1404 lines of assembly
Section Headers:
[Nr] Name Type Addr Off Size ES Flg Lk Inf Al
[ 0] NULL 00000000 000000 000000 00 0 0 0
[ 1] .text PROGBITS 00000000 000034 000dda 00 AX 0 0 2
[ 2] .rela.text RELA 00000000 001e0c 000dbc 0c 6 1 4
[ 3] .data PROGBITS 00000000 000e0e 000041 00 WA 0 0 2
[ 4] .bss NOBITS 00000000 000e4f 000cb2 00 WA 0 0 1
[ 5] .shstrtab STRTAB 00000000 000e4f 000031 00 0 0 1
[ 6] .symtab SYMTAB 00000000 000fc0 000b10 10 7 146 4
[ 7] .strtab STRTAB 00000000 001ad0 00033a 00 0 0 1

Assuming everything is correct (seems to be), and before addressing the comments above, that's about 5% smaller code than I had before.

old: 1463 lines, 3668 .text bytes
new: 1404 lines, 3546 .text bytes

I've fixed the GO_IF_LEGITIMATE_ADDRESS macro to handle more complicated addresses, and removed some fake register instructions. Memory handling now looks much better.

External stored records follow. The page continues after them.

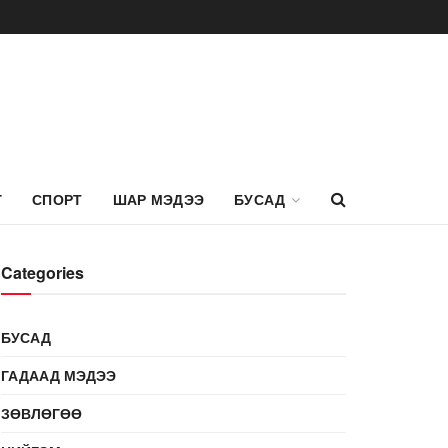
Г
СПОРТ
ШАР МЭДЭЭ
БУСАД
Categories
БУСАД
ГАДААД МЭДЭЭ
ЗӨВЛӨГӨӨ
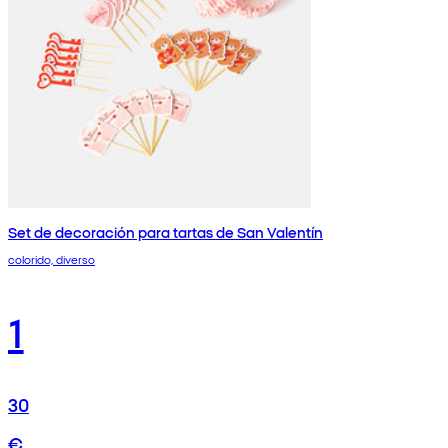
Set de decoración para tartas de San Valentín
colorido, diverso
1
30
€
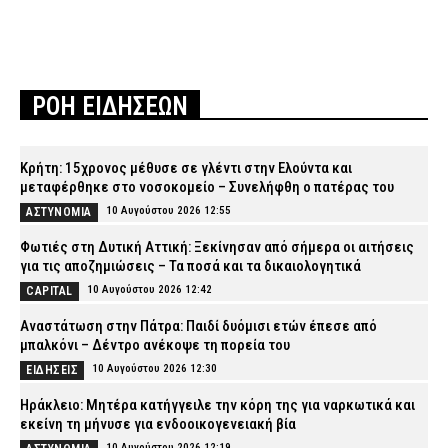
ΡΟΗ ΕΙΔΗΣΕΩΝ
Κρήτη: 15χρονος μέθυσε σε γλέντι στην Ελούντα και
μεταφέρθηκε στο νοσοκομείο – Συνελήφθη ο πατέρας του
10 Αυγούστου 2026 12:55
ΑΣΤΥΝΟΜΙΑ
Φωτιές στη Δυτική Αττική: Ξεκίνησαν από σήμερα οι αιτήσεις
για τις αποζημιώσεις – Τα ποσά και τα δικαιολογητικά
10 Αυγούστου 2026 12:42
CAPITAL
Αναστάτωση στην Πάτρα: Παιδί δυόμισι ετών έπεσε από
μπαλκόνι – Δέντρο ανέκοψε τη πορεία του
10 Αυγούστου 2026 12:30
ΕΙΔΗΣΕΙΣ
Ηράκλειο: Μητέρα κατήγγειλε την κόρη της για ναρκωτικά και
εκείνη τη μήνυσε για ενδοοικογενειακή βία
10 Αυγούστου 2026 12:19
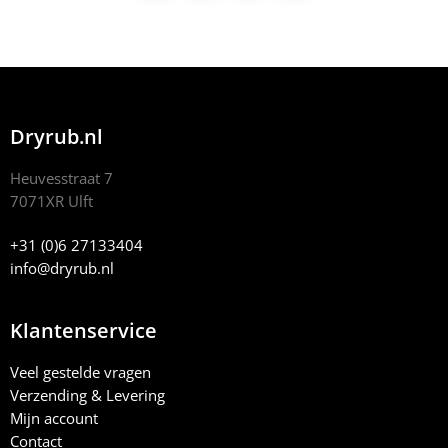
Dryrub.nl
Heuvesstraat 7
7071XR Ulft
+31 (0)6 27133404
info@dryrub.nl
Klantenservice
Veel gestelde vragen
Verzending & Levering
Mijn account
Contact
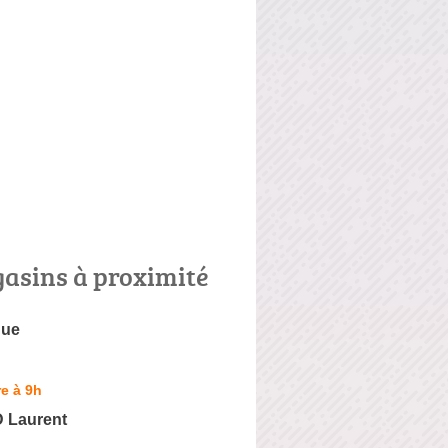
asins à proximité
que
e à 9h
Laurent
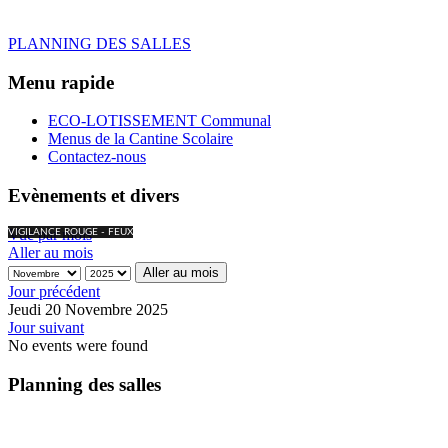
PLANNING DES SALLES
Menu rapide
ECO-LOTISSEMENT Communal
Menus de la Cantine Scolaire
Contactez-nous
Evènements et divers
Vue par mois
VIGILANCE ROUGE - FEUX
Aller au mois
Aller au mois
Jour précédent
Jeudi 20 Novembre 2025
Jour suivant
No events were found
Planning des salles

I've confirmed that the @(1+2)R1 forms are only shown with R10, so these are offsets into structures stored on the stack, and would not be combined. This is because the two constants are distinct as far as GCC is concerned (base + offset). Knowing that, I can update the final address printing routine to combine these constants. Symbol offsets will have to be wrapped in parentheses.

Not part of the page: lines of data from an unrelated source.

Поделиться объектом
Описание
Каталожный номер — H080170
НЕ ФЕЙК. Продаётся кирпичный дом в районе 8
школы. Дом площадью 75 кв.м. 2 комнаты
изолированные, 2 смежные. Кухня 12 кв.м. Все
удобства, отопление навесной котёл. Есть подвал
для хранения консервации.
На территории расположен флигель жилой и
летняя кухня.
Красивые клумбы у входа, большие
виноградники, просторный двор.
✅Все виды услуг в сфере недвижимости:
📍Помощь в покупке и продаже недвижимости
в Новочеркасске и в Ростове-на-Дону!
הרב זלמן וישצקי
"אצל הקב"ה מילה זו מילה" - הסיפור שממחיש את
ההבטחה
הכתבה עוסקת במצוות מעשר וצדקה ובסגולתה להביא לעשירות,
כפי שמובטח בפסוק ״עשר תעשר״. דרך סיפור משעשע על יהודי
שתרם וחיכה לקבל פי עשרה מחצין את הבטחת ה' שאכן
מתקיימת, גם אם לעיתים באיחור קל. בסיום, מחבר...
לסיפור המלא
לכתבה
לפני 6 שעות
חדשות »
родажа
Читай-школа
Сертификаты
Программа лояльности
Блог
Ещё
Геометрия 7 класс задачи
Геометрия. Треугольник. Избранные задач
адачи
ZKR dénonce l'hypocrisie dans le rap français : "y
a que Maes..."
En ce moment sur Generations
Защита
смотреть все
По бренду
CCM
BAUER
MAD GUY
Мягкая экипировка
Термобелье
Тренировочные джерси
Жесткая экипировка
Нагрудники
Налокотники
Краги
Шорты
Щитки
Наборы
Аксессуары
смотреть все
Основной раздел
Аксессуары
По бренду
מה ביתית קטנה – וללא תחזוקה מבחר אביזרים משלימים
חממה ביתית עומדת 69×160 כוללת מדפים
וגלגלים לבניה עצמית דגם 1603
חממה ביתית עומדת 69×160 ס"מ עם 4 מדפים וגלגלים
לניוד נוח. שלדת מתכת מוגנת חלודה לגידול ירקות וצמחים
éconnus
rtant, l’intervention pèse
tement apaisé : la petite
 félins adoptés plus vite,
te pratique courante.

The "unrecognizable insn" problem is in fact caused by the memory constraints. This address construct slips by earlier checks, and it's during instruction recognition that things go bad. At this time, the recognition tree is walked and the last step is to confirm that the address form is valid. The GO_IF_LEGITIMATE_ADDRESS macro does not recognise this form, and so we see the "unrecognizable insn" error.

For some reason, constant memory expressions are not combined, and forms like @(1+2)(R1) or @(a+1)(R1) are seen late in the compilation process, causing mayhem.

I compiled a section of 2k_chess to exercise the new code and see where things stand. Things went really well except for this:

unrecognizable insn:
(insn 1253 482 483 85 2k_chess.c:111 (set (reg:QI 2 r2)
(mem/s/j:QI (plus:HI (mem/c:HI (plus:HI (reg/f:HI 10 r10)
(const_int 64 [0x40])) [4 %sfp+64 S2 A16])
(symbol_ref:HI ("b") )) [0 b S1 A8])) -1 (nil))

This instruction should result in "movb @b+64(R10), R2".

This should be handled by the code I have now, but for some reason it's not. Maybe I've goofed on the memory constraints and they are too narrow, disallowing "symbol+offset" forms. I guess I've got some research to do.